Jumping or branching is done through altering the address of the program counter (pointing to the next instruction to be executed). A simple check before branching if true, can decide if to jump. Here are two alternatives for the check, if what is on stack equal to zero, or if it is not equal to zero.

There is also a jump without a condition.

case JP:
	vm->pc = nextcode(vm);	// unconditional jump
	break;

case JPNZ:
	addr = nextcode(vm);	// JPNZ <address>
	v = pop(vm);		// pop value
	if (v != 0) {		// if the value not zero, ..
		vm->pc = addr;	// .. then go to address
	}
	break;

case JPZ:
	addr = nextcode(vm);	// JPZ <address>
	v = pop(vm);		// pop value
	if (v == 0) {		// if the value is zero, ..
		vm->pc = addr;	// .. then go to address
	}
	break;

condition

case EQ:
	b = pop(vm);
	a = pop(vm);
	push(vm, (a == b) ? TRUE : FALSE);
	break;

case GT:
	b = pop(vm);
	a = pop(vm);
	push(vm, (a > b) ? TRUE : FALSE);
	break;

case GQ:
	b = pop(vm);
	a = pop(vm);
	push(vm, (a >= b) ? TRUE : FALSE);
	break;

case LT:
	b = pop(vm);
	a = pop(vm);
	push(vm, (a < b) ? TRUE : FALSE);
	break;

case LQ:
	b = pop(vm);
	a = pop(vm);
	push(vm, (a <= b) ? TRUE : FALSE);
	break;

case NEQ:
	b = pop(vm);
	a = pop(vm);
	push(vm, (a != b) ? TRUE : FALSE);
	break;

print

There are three ways to show results from the programs: emit, print with a newline and print without a newline.

To print the characters that correspond to ASCII codes, you can "EMIT" the code.
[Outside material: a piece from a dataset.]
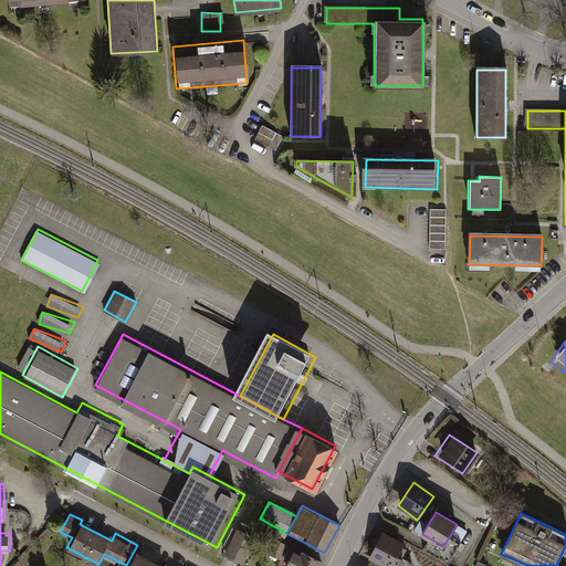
[(242,563),(243,564),(257,538),(238,528),(224,554),(227,555),(242,563)]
For instance a uppercase "A" use number 65 as its ASCII code. Thus, a "string" of characters can consist of putting out series of codes.

case EMIT:
	v = pop(vm);
	printf("%c", (char)v);
	break;

Another way to show results can be print with a new line at the end. As enkel/0 really only can represent positive integers, a number from the top of the stack is printed with "PRINT".

case PRINT:
	v = pop(vm);
	printf("%d\n", v);
	break;

The same goes for "PRNT", but without a new line at the end.

case PRNT:
	v = pop(vm);
	printf("%d", v);
	break;

But "PRNT" has not been used in the compiler, so it stands left as a possible extension for you to implement.

misc

case NOP:
	break;				

This "NOP" operation does nothing. It just been left here.

case HALT:
	return;

The "HALT" is actually essential to stop the program and to return to a higer level from which the program started.

case SET:
	v = nextcode(vm);
	push(vm, v);
	break;

This operator "SET" pushes a value directly after the operation, to the stack. Quite essential in out vm as it is stack based.